A recycling program was implemented, and all garbage was divided into paper, plastic, glass/metal, and “other.” Paper, plastic, glass and metal were cleaned and crushed before being placed into the appropriate bins, then compacted and stored in a bilge for the remainder of the trip. The “other” garbage was placed neatly in our garbage fridge.
At the end of the trip, it took three crew members 15 minutes to unload all of the garbage, and not a drop of it leaked. It was one of the cleanest end-of-trip garbage disposals that I have ever done. In fact, due to their efficiency and ease, it was decided that a lot of the measures implemented for the Northwest Passage would be kept in place after the journey.
It is best to get fuel at Dutch Harbor, then top up again in Nome.
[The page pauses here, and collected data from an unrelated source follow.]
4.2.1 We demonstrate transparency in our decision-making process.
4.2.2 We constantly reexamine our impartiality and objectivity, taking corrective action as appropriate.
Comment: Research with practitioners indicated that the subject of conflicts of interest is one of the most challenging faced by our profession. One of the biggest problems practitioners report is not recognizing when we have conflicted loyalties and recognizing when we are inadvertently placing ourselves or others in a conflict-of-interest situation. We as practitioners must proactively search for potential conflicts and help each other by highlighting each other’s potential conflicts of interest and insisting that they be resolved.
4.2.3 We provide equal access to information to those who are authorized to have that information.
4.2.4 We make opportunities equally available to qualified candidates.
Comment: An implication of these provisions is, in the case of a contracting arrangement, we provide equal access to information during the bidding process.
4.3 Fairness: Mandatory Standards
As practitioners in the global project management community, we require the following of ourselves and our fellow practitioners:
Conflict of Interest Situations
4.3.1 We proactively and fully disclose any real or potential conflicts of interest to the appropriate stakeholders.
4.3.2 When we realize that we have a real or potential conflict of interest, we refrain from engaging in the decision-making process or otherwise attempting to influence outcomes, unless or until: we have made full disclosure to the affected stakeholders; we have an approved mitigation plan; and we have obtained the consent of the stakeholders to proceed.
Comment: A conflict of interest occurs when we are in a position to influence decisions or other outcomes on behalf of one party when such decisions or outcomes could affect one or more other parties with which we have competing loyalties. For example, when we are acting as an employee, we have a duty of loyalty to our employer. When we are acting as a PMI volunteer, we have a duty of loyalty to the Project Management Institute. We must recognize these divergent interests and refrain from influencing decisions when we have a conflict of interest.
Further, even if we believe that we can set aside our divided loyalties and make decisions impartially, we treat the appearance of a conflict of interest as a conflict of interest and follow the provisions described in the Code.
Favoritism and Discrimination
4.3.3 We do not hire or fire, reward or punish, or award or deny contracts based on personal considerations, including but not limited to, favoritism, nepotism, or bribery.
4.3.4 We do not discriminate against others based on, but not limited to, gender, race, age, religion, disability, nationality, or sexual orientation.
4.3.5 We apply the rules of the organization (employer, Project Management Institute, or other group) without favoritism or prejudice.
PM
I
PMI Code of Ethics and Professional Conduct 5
Both places can be booked a week in advance. Nome has a very difficult dock for crew to get on and off, and is exposed to the south. If a storm comes through, you will have to depart the dock and sit at an exposed anchorage.
The next stop for fuel is Cambridge Bay, which is 1,700 nautical miles from Nome. There are some small communities along the way that might have fuel as well, but we did not stop on this portion of the trip.
Fuel in Cambridge Bay needs to be confirmed a minimum of three months in advance. All of the community’s fuel for the year arrives at the end of August. Once a confirmation has been made that fuel is available, it should be paid for as quickly as possible via a Canadian bank account wire transfer or by check. If paying by check, note that it can take three to four weeks for the check to arrive in the mail. It is important to get the confirmation and payment done as quickly as possible and to confirm that the check has actually arrived.
There should also be a possibility to get fuel in Pond Inlet, but we continued on and went over to Greenland to get our fuel before heading down the coast. Fuel is fairly easy to get in Greenland, but it will need to be organized a month in advance and can be prepaid with a standard wire transfer.